Due to the commotion, Cable is about an hour later than usual. Cable’s secretary Les, a former lineman (he didn’t want to have to worry about accusations of assault on his secretary) greets him. “Hey Tom. Wow, you OK? You look a little out of sorts. Is that a suitcase...? Boss man has already called four times wondering where you were. Good news is the fourth time he actually got your name right. Anyway, he asked you to call him.”

“Can’t wait. I am guessing I got a "Shell" and "Bugel." What was the third name?”

“Kiffin,” Cable’s secretary mumbles, as he did not want to have to tell him that.

“Ugh, this is not good at all,” Cable replies while rubbing his throbbing head and thinking, "I can’t get fired today. I need to sleep here a while."

“What’s with the suitcase?” Les wonders out loud.

“Turn on ESPN—I am sure they’ll let you know,” Cable says, entering his office.

Cable sits down in his commander’s seat and starts polishing his head coach nameplate, thinking this could be the last time it was accurate. After gaining the courage, he dials the boss man.

The phone does not even ring before Al Davis picks up: “Damn it, Shell, this better be you!”

"That’s good," Cable thinks. "At least he didn’t greet me with Kiffin." Cable knew not to correct him on the name. “Al, I am sorry I was late. I had a rough morning, but I am here and ready to work and turn this thing around. We were close yesterday. I thought we had it...”

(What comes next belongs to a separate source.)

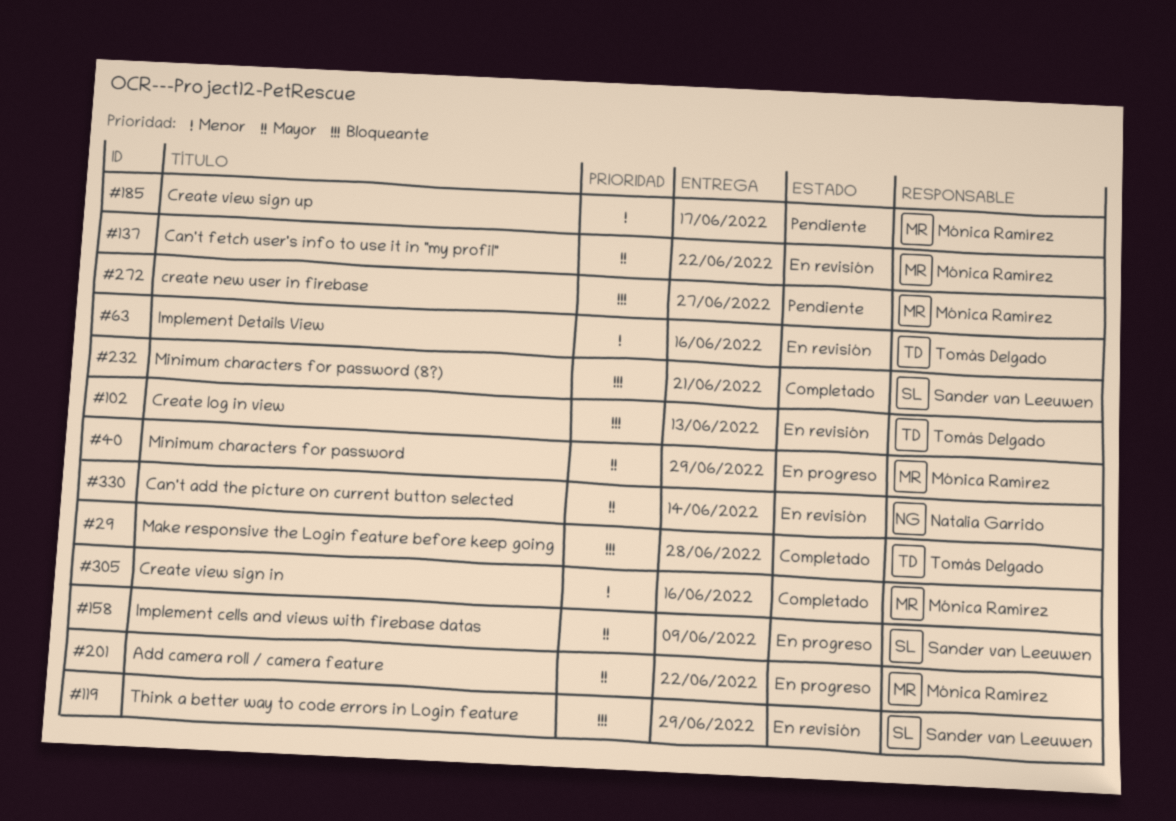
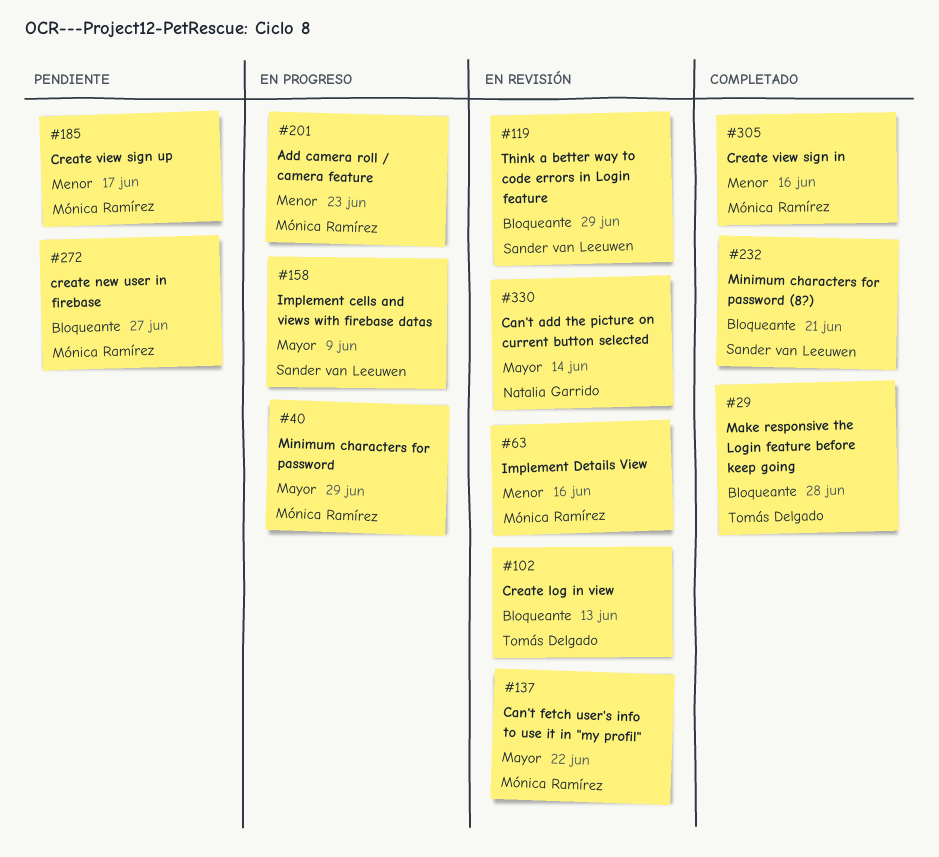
#63, owner: Tomás Delgado -> Mónica Ramírez
#201, priority: Mayor -> Menor
#201, due: Jun 22 -> Jun 23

“Close!” Davis interrupts. “Close is all you are going to get with coaching like that. You need to be more aggressive. Get the ball downfield. Let Heyward run and Russell throw. I want Heyward and Russell on the field every offensive snap. Every other play needs to be a deep throw.”

“Al,” Cable replies, knowing he needed to make his case, as this game plan was the exact opposite of what he wanted to do. “I had to pull Russell. He is not seeing the whole field. He is not making the right reads, and his accuracy has just been terrible. He just doesn’t seem to understand that he needs to put in the work during the week to grasp the game plan...And Heyward-Bey can’t catch swine flu.”

“You're the coach. Fix it.” Davis says, growing tired of the excuses and thinking he should just fire this Mike White guy once and for all. But, of course, he knows to wait until he's sure he can do it with out having to pay him. “Why should Russell pay attention to your game plans? They obviously aren’t working. He hasn’t gotten any better this year. I gave you the next Elway and you are turning him into Ryan Leaf.”

“Look,” Davis continues, “I gave you the fastest receiver in the draft—throw it deep to him. If he weren’t so worried about running the sissy patterns that fill your so-called offense, he wouldn’t be tipping balls to the defense.”

“But—” Cable had so many things he wanted to say, but before he can say them, he is interrupted.

“Russell and Heyward play—and if they don’t start improving you can kiss this dream job good-bye. I am not going to continue to look bad because you can’t coach Hall of Fame talent,” Davis says before hanging up with a clang.

“Make you look bad?” Cable thinks, making a scrunched Al Davis face and mouthing words while swaying his head back and forth. “I had more talent at Idaho. If I didn’t need a place to sleep, I’d quit. I can’t coach these guys...”

Cable takes a deep breath, relieved he still had a job. “This kind of negative thinking is not going to help.” Cable presses the intercom button to his secretary. “Les, get me JaDumba—” Cable stops and tells himself “positive thoughts” before continuing, “I mean Russell.”

Realizing he was going to need to talk to more people than Russell, he presses the intercom button again. “Then get Dropsward-Bey and McFumbles, 'cause they are next.” Cable just decides to go with the nicknames; he can start his positive thinking in a minute.